Mi cielo entero Esmeralda Marugán
Lo miro cuando tengo tiempo de hacerlo sin prisas, le quedan horas a ella de dejarse ver. Ya no está la luna de cuento, pero por poco.
Cuentos nos leían de pequeños, algunos no han ayudado mucho ni a vosotros, ni a nosotras. Llorar como hombres dignifica, y no tener que hacerlo por ser mujer, también.
No entiendo de estadísticas, pero dicen los que sí, que con el confinamiento nos hemos encerrado la inmensa mayoría, y tras las puertas y ventanas de algunas, de muchas, de demasiadas casas junto a los hijos y las mujeres, su verdugo. Da frío, ese frío que dan los muertos, los muertos por el Covid19 solos, como diría BÉCQUER: “¡Qué solos se quedan los muertos!” , y así, así están solas las asesinadas de estos días, y las siguientes y las anteriores, porque siguen solas.
Frente al terrorismo de género, no cabe lavarse las manos, no basta el alcohol, ni la lejía, salvo que ellos hiciesen caso al Señor Trump, y bebieran con la misma medida que las humillan, pegan, violan, matan.

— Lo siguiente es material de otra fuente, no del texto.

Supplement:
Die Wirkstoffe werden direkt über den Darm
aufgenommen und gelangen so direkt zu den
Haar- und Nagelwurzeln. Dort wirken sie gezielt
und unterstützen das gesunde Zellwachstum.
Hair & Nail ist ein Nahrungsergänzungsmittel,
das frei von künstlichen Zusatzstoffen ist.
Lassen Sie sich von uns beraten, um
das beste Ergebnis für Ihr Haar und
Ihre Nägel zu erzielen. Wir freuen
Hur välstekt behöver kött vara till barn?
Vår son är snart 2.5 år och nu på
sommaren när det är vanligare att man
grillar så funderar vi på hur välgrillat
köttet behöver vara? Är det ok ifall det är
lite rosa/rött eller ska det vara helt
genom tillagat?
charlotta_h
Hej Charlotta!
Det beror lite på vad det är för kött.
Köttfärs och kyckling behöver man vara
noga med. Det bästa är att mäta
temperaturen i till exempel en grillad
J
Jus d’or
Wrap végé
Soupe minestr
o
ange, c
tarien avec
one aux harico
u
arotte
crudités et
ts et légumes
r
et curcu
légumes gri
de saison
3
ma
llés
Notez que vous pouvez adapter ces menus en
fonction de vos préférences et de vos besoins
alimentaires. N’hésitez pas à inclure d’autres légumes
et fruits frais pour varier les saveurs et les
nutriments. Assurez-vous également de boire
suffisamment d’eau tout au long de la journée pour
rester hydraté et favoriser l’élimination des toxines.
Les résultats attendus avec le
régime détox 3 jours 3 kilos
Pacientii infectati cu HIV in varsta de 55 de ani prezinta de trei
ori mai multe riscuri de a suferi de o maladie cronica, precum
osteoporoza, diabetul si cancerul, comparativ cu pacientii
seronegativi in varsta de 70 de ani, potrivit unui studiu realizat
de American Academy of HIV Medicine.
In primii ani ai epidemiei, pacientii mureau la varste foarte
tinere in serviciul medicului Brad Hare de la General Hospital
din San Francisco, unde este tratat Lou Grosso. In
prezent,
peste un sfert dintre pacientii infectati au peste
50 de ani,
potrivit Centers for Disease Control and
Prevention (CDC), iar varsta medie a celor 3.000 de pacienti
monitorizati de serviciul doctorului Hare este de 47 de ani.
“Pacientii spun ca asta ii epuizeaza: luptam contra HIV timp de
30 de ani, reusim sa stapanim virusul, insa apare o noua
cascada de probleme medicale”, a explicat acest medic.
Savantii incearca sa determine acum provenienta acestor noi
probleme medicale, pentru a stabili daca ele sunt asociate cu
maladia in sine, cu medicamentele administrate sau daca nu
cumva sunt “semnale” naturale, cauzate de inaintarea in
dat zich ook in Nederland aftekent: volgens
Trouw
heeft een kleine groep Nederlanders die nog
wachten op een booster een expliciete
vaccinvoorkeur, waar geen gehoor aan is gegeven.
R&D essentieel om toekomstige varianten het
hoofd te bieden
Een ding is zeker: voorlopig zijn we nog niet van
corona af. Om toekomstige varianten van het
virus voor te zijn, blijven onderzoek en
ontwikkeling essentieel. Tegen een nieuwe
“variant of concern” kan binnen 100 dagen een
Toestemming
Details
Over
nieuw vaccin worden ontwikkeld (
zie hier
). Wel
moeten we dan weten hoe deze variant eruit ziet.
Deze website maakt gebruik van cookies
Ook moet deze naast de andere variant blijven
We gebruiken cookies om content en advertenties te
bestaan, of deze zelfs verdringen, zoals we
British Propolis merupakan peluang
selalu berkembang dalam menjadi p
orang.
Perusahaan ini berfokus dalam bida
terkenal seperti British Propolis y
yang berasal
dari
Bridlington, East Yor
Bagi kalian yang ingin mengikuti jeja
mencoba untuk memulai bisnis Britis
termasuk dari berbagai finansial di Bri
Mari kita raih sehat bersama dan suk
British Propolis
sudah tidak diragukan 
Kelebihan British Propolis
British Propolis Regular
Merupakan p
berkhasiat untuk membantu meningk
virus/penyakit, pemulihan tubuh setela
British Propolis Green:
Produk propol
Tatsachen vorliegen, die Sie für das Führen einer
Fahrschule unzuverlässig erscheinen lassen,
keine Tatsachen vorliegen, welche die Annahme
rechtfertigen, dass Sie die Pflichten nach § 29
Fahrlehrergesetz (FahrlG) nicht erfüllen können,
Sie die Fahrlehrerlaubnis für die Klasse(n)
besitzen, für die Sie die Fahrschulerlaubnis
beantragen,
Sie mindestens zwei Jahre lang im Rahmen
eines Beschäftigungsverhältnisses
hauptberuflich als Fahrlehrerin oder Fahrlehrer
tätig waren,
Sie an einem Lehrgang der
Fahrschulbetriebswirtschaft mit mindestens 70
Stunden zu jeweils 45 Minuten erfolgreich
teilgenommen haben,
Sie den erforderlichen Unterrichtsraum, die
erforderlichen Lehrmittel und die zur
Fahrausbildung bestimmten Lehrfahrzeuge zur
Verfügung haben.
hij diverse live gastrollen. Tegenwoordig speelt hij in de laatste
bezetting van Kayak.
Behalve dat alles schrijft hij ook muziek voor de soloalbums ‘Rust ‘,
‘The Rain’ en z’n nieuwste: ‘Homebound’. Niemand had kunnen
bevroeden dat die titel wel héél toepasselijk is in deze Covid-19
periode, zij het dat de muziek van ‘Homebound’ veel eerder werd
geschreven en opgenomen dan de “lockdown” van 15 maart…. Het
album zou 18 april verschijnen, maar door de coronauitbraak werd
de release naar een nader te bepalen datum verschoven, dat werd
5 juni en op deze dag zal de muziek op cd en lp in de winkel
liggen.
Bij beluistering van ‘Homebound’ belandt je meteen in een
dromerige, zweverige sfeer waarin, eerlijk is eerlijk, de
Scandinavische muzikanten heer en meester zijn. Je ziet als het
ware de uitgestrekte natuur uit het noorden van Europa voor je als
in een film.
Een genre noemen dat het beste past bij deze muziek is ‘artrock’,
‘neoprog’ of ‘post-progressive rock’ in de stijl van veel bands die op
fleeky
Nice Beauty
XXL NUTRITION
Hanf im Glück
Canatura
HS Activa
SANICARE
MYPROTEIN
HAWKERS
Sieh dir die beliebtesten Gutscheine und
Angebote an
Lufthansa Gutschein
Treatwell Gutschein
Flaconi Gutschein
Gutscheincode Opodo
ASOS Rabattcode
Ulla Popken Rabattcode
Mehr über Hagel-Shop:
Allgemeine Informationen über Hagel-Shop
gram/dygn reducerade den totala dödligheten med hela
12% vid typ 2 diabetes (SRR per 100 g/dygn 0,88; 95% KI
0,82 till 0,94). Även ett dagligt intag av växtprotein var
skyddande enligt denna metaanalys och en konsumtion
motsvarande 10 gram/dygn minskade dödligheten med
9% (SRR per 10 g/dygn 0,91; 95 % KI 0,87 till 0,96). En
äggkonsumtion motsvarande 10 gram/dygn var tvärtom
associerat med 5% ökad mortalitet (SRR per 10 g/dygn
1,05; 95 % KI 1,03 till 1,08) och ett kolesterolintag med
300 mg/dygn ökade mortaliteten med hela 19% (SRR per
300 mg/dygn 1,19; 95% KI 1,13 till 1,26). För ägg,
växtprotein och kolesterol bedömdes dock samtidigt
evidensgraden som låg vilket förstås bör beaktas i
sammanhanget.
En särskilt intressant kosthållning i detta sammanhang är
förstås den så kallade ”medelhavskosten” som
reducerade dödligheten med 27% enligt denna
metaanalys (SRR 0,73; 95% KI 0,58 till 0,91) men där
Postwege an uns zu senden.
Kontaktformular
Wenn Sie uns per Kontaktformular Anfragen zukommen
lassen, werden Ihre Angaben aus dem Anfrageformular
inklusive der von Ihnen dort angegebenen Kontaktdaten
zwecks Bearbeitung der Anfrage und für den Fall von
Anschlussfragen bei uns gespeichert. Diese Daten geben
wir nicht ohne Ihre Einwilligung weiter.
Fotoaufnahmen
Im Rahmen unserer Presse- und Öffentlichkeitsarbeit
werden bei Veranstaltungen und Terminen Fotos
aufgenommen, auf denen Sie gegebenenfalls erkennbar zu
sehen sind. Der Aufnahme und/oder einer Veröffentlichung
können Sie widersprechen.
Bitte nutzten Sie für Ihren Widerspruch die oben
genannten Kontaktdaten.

¿Y qué me dicen del aumento de la pornografía infantil? Es escalofriante saber que además pretenden que se les reconozca el derecho al genocidio más imperdonable de la humanidad.
Tampoco parece que esta pandemia haya exterminado a puteros y proxenetas.
No hay Iglesias, templos, sinagogas, mezquitas, no hay Dios que les salve a ninguno de ellos: Hombres.
Pero yo conozco hombres, que de existir ese cielo de los buenos, están en él e irán, sin dudarlo. Son muchos.
Por eso no entiendo que las estadísticas de esos "monstruos" sigan aumentando, y tampoco comprendo porque sólo somos unas cuantas feministas radicales (sí, de raíz) y no todas las mujeres, y los otros, los que estoy segura son la mayoría de hombres, clamando al cielo ¿Por qué no sacar todas las cazuelas contra ellos?
El Covid19 se contagia extremadamente, y con la misma facilidad se elimina, pese a ello, lleva tantos muertos que hoy he recordado un cuento que me contaba mi tío Lidió con quien vivíamos en Madrid, junto a mis padres, mis hermanas y mis abuelos. Yo tenía 7 años y él 20 más.
Mis abuelos emigraron para intentar curarle de una enfermedad del corazón. El cuento que me contaba Lidió era "el de los deseos", y yo pedía siempre que "se muriera la muerte". No lo logré, se murió pocos días después.
Hoy tengo miedo, un miedo atroz a todos los virus, en especial al de la indiferencia, al de mirar para otro lado, al de echar leña al fuego en lugar de una mano, a la mano que paga por el cuerpo de una mujer, a la que arranca la infancia, a la mano que mata. Y a las de todas, y todos los que nos las lavamos, y no lo evitamos.